Task inputs: Begin

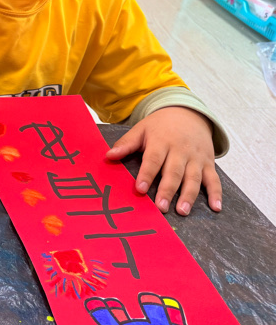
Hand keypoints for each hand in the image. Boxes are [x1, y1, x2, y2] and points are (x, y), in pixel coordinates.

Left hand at [106, 106, 220, 215]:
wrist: (188, 113)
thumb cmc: (160, 126)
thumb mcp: (141, 130)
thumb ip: (126, 144)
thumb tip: (109, 156)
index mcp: (161, 142)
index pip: (153, 159)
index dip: (147, 174)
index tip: (140, 189)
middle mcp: (180, 150)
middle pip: (174, 171)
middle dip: (168, 190)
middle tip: (161, 207)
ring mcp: (196, 157)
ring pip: (194, 178)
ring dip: (189, 195)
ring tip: (183, 211)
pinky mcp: (209, 163)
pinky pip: (214, 179)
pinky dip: (216, 193)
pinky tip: (215, 207)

Task inputs: End

All lines of the records containing "pinky" should be shown.

pinky mcp: (209, 163)
pinky pip: (214, 179)
pinky dip: (216, 193)
pinky tip: (215, 207)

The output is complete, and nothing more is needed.